Beberapa faktor lain yang mempengaruhi tingkat biodegradabilitas plastik setelah kontak dengan mikroorganisme, yakni sifat hidrofobik, bahan aditif, proses produksi, struktur polimer, morfologi dan berat molekul bahan plastik.

Semakin besar bobot molekul suatu bahan semakin rendah biodegradabilitasnya. Selain bobot molekul, bentuk polimer (powder, fiber atau film) juga berpengaruh terhadap biodegradabilitas. Menurut Briassoulis et al. (2004) kemampuan biodegrabilitas bioplastik tergantung beberapa faktor antara lain jenis plastik dan kondisi proses pengkomposan seperti suhu dan jenis inokulum yang digunakan. Proses terjadinya biodegradasi plastik pada lingkungan alam dimulai dengan tahap degradasi kimia yaitu dengan proses oksidasi molekul, menghasilkan polimer dengan berat molekul yang rendah. Proses berikutnya adalah serangan mikroorganisme dan aktivitas enzim intracellular dan extracellular (Latief 2001).

Pemecahan polimer berawal dari bermacam proses/gaya fisik dan biologi. Proses fisik seperti pemanasan/pendinginan, pembekuan, atau pengeringan dapat menyebabkan perubahan mekanik seperti pecahnya polimer. Polimer sintetik seperti polikarbonat juga dapat didepolimerasi oleh enzim mikroba dengan menyerap monomer-monomer masuk ke dalam sel dan didegradasi (Goldberg 1995). Pada umumnya peningkatan berat molekul akan menurunkan kemampuan degradasi polimer oleh mikroorganisme. Tingginya berat molekul menghasilkan penurunan kelarutan yang membuat polimer sulit untuk dipecahkan oleh mikroba karena bakteri membutuhkan substrat untuk diasimilasi melalui membran seluler dan kemudian didegradasi oleh enzim seluler. Ada dua jenis enzim termasuk aktif dalam degrasi biologi polimer yaitu depolimerasi ekstraseluler dan intraseluler (Gu et al. 2000).

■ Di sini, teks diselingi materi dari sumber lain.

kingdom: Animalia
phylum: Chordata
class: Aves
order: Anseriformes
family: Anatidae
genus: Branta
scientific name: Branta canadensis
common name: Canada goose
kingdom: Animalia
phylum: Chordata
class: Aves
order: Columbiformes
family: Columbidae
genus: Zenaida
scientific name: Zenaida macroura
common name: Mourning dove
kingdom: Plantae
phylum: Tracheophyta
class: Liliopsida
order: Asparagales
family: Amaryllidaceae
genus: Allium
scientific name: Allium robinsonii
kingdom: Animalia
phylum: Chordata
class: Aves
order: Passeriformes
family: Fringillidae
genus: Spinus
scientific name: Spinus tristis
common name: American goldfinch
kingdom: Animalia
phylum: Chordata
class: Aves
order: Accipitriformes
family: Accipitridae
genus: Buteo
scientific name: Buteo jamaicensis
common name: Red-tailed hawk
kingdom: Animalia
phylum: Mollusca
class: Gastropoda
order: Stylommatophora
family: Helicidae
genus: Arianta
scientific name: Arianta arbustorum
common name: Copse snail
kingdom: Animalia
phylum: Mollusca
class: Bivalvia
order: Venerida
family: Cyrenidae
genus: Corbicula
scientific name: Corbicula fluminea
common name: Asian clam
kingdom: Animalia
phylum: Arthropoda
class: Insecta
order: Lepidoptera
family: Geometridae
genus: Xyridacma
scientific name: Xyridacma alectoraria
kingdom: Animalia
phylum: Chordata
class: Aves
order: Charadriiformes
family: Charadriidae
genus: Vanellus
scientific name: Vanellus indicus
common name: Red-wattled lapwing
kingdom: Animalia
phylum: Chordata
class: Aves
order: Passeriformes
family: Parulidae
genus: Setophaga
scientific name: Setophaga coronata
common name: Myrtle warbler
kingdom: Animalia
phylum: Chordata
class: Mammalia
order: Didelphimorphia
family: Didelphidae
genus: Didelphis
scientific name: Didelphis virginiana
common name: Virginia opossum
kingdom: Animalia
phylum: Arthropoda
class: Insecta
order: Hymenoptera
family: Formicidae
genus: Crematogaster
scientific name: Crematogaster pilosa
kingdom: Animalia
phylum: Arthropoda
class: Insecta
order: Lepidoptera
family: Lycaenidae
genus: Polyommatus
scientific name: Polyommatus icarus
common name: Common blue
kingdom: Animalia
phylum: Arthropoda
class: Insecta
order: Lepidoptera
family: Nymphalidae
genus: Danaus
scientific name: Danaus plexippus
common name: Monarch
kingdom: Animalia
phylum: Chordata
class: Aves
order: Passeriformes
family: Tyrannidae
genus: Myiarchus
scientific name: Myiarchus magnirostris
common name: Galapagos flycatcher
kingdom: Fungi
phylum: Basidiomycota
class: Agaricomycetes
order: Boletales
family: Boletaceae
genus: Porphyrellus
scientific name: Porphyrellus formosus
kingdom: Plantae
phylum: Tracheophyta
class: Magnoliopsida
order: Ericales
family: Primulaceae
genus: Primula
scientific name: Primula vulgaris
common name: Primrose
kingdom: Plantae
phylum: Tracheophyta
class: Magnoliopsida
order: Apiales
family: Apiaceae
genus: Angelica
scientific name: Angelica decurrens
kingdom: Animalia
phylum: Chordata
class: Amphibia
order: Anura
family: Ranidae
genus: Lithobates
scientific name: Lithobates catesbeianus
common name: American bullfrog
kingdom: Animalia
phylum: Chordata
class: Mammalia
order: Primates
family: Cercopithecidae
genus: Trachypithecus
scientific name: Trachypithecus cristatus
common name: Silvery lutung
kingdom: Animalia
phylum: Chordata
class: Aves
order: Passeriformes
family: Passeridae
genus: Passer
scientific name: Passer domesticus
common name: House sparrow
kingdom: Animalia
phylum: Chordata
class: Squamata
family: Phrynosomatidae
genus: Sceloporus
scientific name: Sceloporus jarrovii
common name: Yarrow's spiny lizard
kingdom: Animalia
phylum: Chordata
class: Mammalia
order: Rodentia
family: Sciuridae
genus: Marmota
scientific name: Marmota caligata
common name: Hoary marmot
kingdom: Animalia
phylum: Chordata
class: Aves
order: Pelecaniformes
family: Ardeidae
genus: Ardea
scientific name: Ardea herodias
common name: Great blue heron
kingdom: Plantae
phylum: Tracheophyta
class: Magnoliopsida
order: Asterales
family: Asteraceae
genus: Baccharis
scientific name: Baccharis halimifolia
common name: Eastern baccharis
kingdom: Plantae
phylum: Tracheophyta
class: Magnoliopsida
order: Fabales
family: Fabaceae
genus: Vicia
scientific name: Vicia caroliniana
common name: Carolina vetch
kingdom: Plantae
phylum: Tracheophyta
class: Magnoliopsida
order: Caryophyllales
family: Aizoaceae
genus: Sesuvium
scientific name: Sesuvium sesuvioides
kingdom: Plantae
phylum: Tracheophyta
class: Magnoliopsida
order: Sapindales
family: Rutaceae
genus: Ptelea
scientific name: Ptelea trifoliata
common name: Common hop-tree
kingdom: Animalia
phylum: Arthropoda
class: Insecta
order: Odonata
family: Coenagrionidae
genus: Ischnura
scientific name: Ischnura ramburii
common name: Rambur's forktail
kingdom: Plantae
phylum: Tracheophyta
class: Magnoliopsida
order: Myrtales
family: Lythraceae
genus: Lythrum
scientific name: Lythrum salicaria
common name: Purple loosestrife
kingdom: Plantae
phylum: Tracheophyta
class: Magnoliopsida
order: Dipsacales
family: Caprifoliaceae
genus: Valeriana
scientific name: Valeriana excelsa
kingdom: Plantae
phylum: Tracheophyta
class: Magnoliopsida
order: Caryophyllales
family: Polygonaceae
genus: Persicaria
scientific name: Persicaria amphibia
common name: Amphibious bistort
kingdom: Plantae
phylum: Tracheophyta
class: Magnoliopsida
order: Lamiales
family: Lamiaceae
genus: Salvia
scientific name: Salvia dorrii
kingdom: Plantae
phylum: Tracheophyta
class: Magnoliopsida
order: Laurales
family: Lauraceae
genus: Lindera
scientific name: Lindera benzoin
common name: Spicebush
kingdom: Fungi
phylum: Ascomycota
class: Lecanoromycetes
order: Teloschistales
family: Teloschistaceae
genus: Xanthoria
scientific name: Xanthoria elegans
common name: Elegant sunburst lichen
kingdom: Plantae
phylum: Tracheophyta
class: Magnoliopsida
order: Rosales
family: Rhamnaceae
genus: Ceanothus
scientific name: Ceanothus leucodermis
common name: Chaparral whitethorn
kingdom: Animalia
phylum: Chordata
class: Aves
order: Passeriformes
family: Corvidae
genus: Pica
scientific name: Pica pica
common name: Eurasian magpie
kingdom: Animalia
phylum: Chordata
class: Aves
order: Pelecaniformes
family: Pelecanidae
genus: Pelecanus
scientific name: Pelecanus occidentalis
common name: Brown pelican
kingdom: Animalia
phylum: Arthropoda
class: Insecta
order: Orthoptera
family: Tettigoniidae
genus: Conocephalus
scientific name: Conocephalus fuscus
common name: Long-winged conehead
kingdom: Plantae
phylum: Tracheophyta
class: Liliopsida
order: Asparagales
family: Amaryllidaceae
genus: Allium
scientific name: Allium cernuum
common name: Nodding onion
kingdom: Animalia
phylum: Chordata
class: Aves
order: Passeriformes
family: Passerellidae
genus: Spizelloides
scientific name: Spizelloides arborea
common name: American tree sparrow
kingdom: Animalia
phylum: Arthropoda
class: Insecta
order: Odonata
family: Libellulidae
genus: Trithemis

Selain sifat hidrofobik, bahan aditif, proses produksi, struktur polimer, derajat kritalinitas, morfologi dan berat molekul bahan plastik, kecepatan biodegradasi polimer komposit juga dipengaruhi oleh kandungan bahan alami pada polimer tersebut. Sifat biodegradabilitas dari plastik berbasiskan pati sangat tergantung dari rasio kandungan pati. Semakin besar kandungan pati, maka semakin tinggi tingkat biodegradabilitasnya (Pranamuda 2001). Arvanitoyannis et al. (1998) melaporkan persentase kehilangan bobot bioplastik berbahan baku LDPE/pati beras (60/40) sebesar 6,2% setelah dikubur selama 60 hari. Nilai tersebut lebih besar bila dibandingkan dengan bioplastik yang mengandung pati beras 10% dan 20% yaitu 1,9% dan 3,6%.